Set out every line of the items below as a JSON list of strings, with one string per line and blank lines omitted. Exclude the pictures from the list.

━━ Entries provided

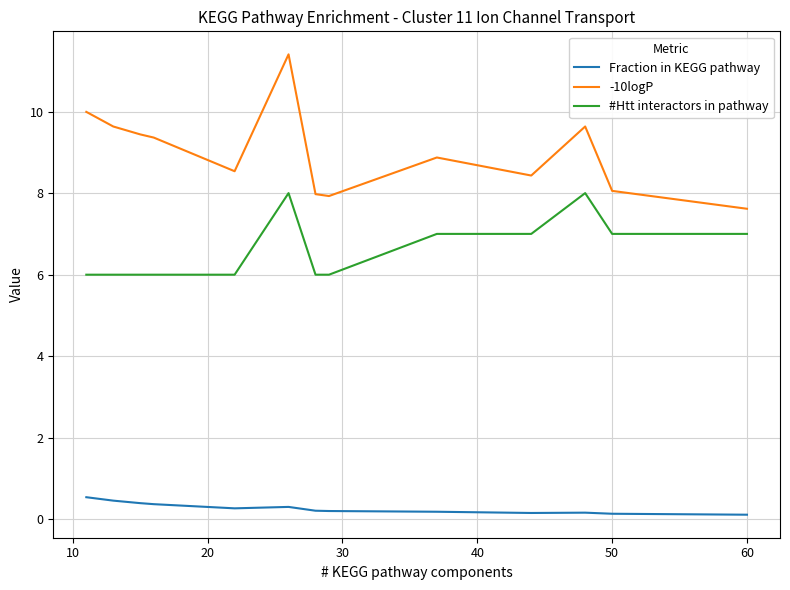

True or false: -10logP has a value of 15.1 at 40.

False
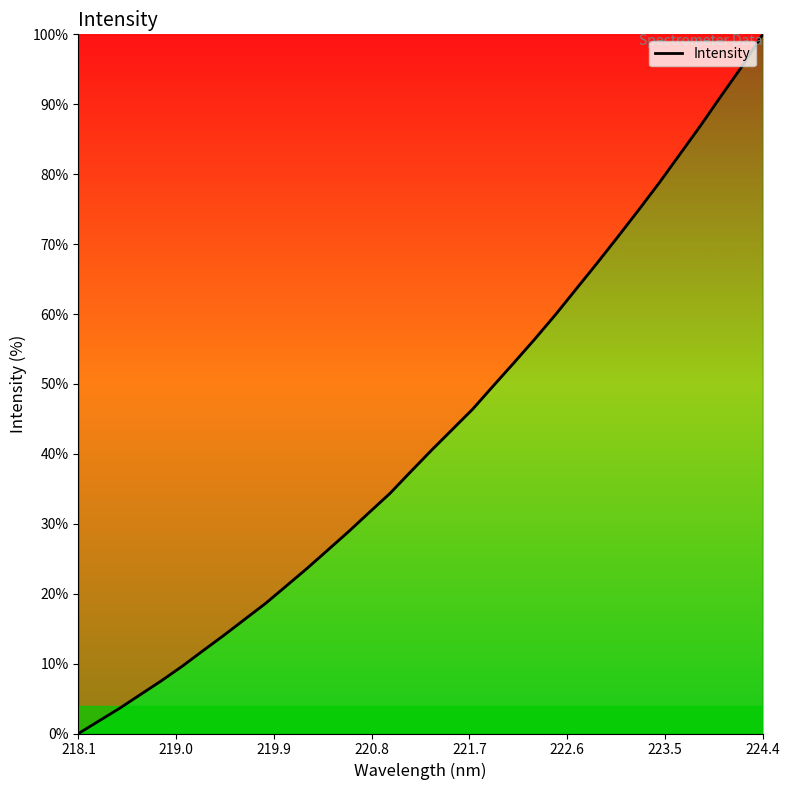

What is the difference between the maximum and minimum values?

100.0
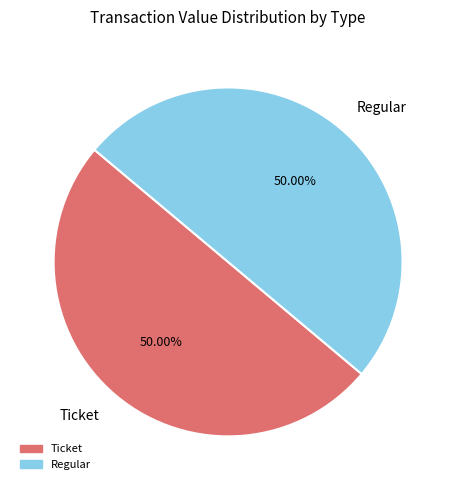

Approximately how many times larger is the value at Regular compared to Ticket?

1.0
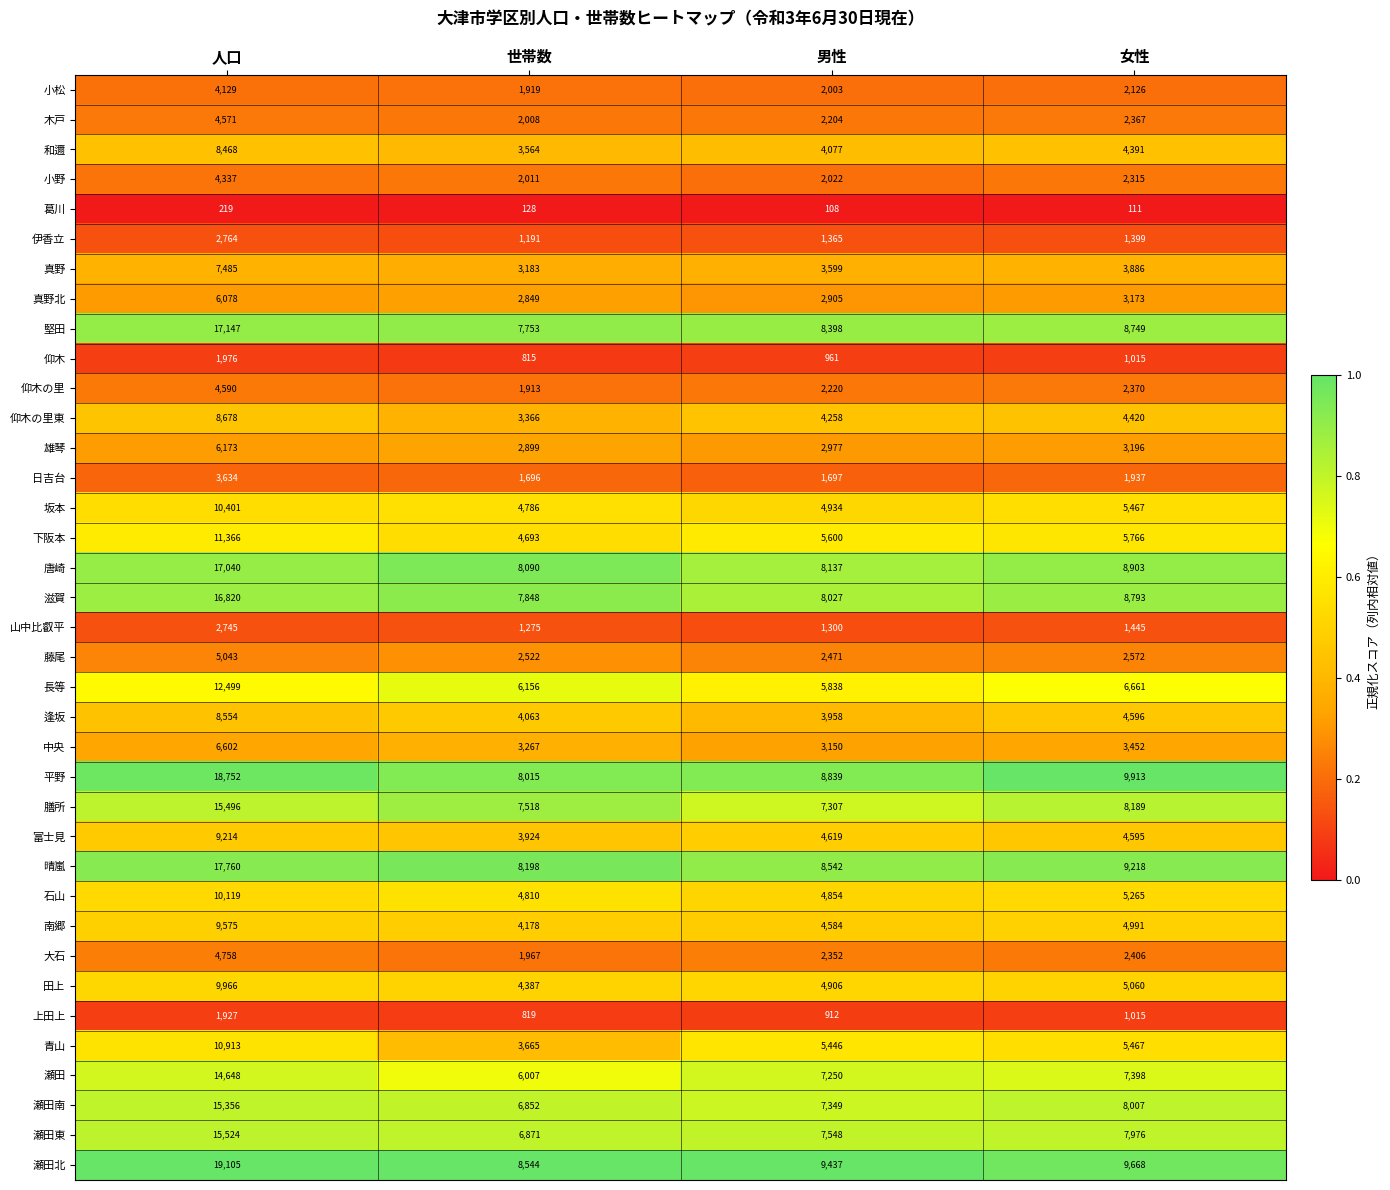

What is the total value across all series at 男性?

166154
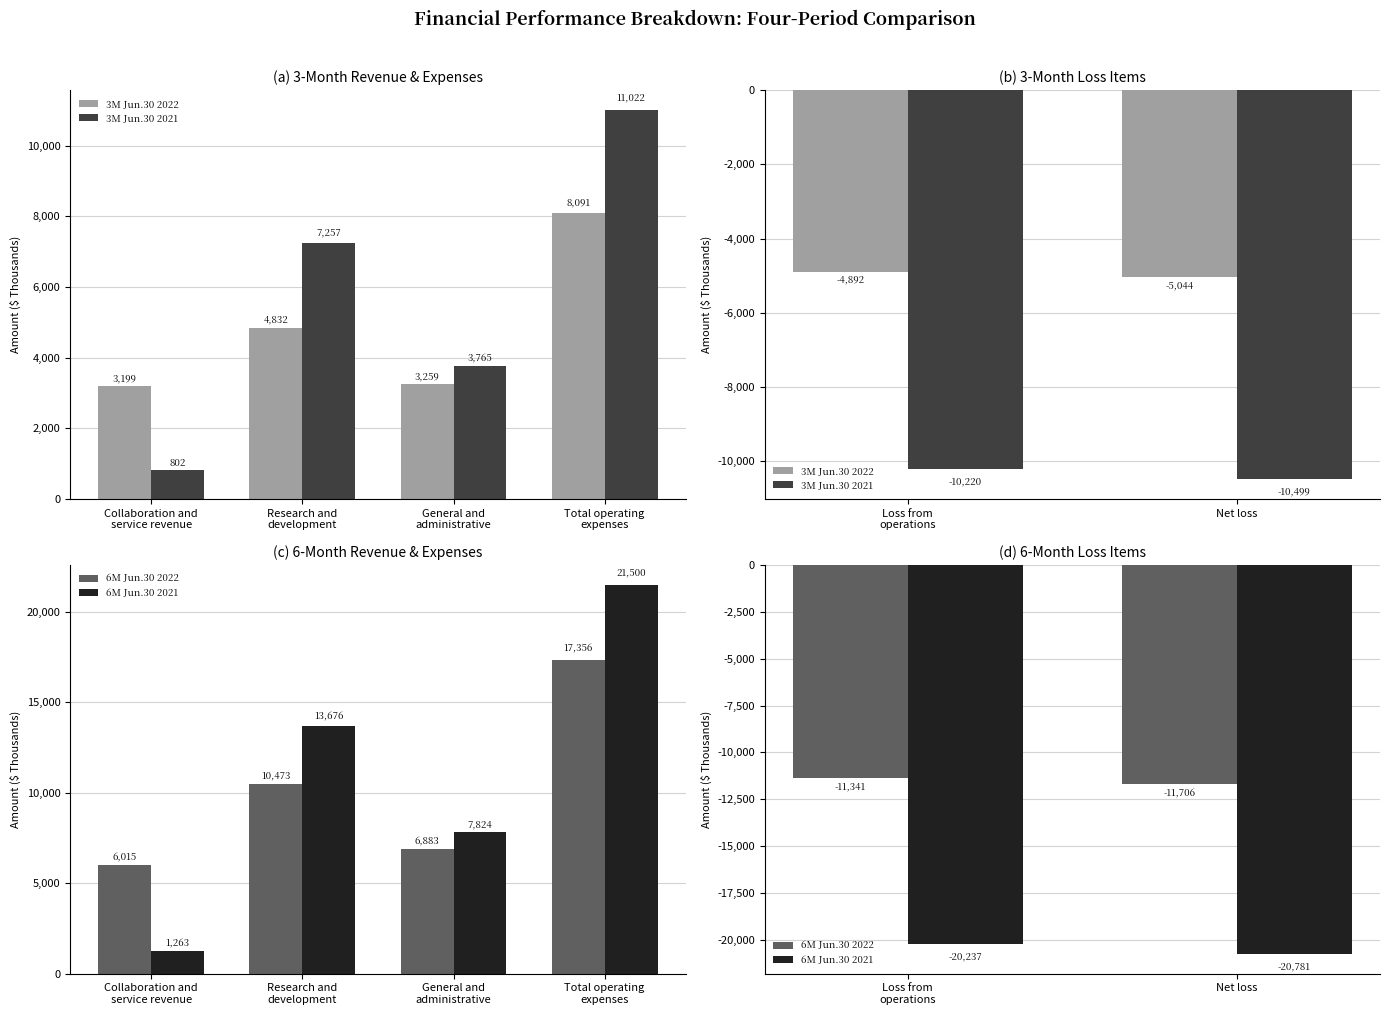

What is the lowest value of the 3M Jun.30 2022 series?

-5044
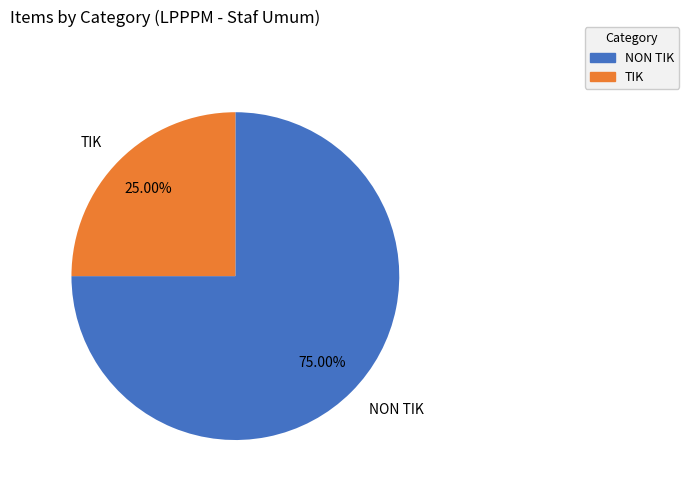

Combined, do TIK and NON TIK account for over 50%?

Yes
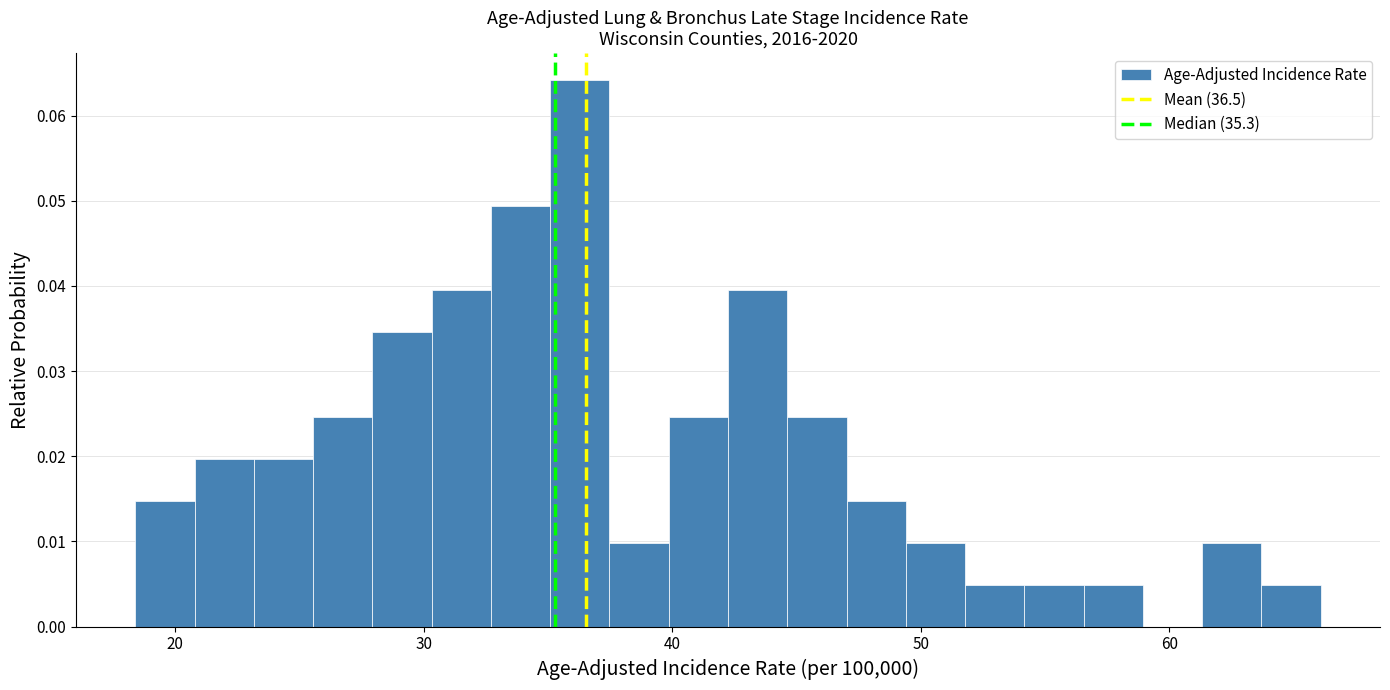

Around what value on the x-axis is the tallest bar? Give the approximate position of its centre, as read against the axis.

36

━━━━

_Result below_
[
  "True or false: -10logP has a value of 15.1 at 40.",
  "False",
  "What is the difference between the maximum and minimum values?",
  "100.0",
  "Approximately how many times larger is the value at Regular compared to Ticket?",
  "1.0",
  "What is the total value across all series at 男性?",
  "166154",
  "What is the lowest value of the 3M Jun.30 2022 series?",
  "-5044",
  "Combined, do TIK and NON TIK account for over 50%?",
  "Yes",
  "Around what value on the x-axis is the tallest bar? Give the approximate position of its centre, as read against the axis.",
  "36"
]